LAJEADO - RIO GRANDE DO SUL - PESQUISA/ENSINO

EM 06/03/2017

Bom dia Eli Cezar, considerando os cuidados e os controles de processo necessários, não é possível produzir a enzima de forma caseira.

Cordialmente

Dra. Claucia Fernanda Volken de Souza
ELI CEZAR

BELO HORIZONTE - MINAS GERAIS - REVENDA DE PRODUTOS AGROPECUÁRIOS

EM 05/03/2017

Tem como produzir a lactase em casa com apenas a utilização de utensílios domésticos e leite in natura?
CLAUCIA FERNANDA VOLKEN DE SOUZA

LAJEADO - RIO GRANDE DO SUL - PESQUISA/ENSINO

EM 16/01/2017

Boa tarde Eliezer, seguem as referências de alguns artigos que avaliaram isso.

Cordialmente

Dra. Claucia Fernanda Volken de Souza

Optimisation of process conditions for lactose hydrolysis in paneer whey with cold-active ß-galactosidase from psychrophilic Thalassospira frigidphilosprofundus, Vol 66, No 2, May 2013, International Journal of Dairy Technology.

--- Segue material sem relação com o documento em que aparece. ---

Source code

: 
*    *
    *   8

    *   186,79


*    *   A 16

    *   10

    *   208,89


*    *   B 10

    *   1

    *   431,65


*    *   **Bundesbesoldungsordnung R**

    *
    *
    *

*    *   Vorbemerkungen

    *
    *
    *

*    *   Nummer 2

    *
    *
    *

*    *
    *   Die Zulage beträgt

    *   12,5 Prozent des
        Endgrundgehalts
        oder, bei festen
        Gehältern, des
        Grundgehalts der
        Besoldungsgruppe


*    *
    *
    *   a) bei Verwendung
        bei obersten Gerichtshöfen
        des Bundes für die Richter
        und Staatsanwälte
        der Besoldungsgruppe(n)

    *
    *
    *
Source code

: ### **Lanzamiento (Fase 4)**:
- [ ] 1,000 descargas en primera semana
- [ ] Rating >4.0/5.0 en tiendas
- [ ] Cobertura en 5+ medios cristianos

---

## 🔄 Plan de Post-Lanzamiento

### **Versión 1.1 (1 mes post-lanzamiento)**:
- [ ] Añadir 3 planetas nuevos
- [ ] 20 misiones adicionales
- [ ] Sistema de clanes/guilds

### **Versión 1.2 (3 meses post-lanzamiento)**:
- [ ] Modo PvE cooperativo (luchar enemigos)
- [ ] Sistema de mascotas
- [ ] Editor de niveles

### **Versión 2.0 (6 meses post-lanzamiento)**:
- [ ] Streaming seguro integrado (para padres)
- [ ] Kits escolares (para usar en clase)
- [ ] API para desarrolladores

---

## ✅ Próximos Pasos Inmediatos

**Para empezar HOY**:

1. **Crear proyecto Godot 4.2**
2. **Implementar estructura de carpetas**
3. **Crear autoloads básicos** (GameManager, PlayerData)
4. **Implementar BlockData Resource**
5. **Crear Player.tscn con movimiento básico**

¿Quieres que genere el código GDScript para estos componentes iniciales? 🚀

Utilização da ß-galactosidase na Hidrólise da Lactose do Leite em Baixa Temperatura. Campos TCAS, D'Almeida WK, Aragon-Alegro LC, Roig SM, Suguimoto HH / UNOPAR Cient., Ciênc. Biol. Saúde. 2009;11(4):51-4

Immobilization of recombinant thermostable ß-galactosidase from Bacillus stearothermophilus for lactose hydrolysis in milk, Journal of Dairy Science Vol. 92 No. 2. 2009.
ELIEZER CRUZ

PESQUISA/ENSINO

EM 14/01/2017

Boa noite. O uso de lactase em alimentos muito quentes reduz a eficiência para redução do teor de lactose. Existe algum estudo onde é mostra a eficiência em temperaturas extremas (alta e baixa)?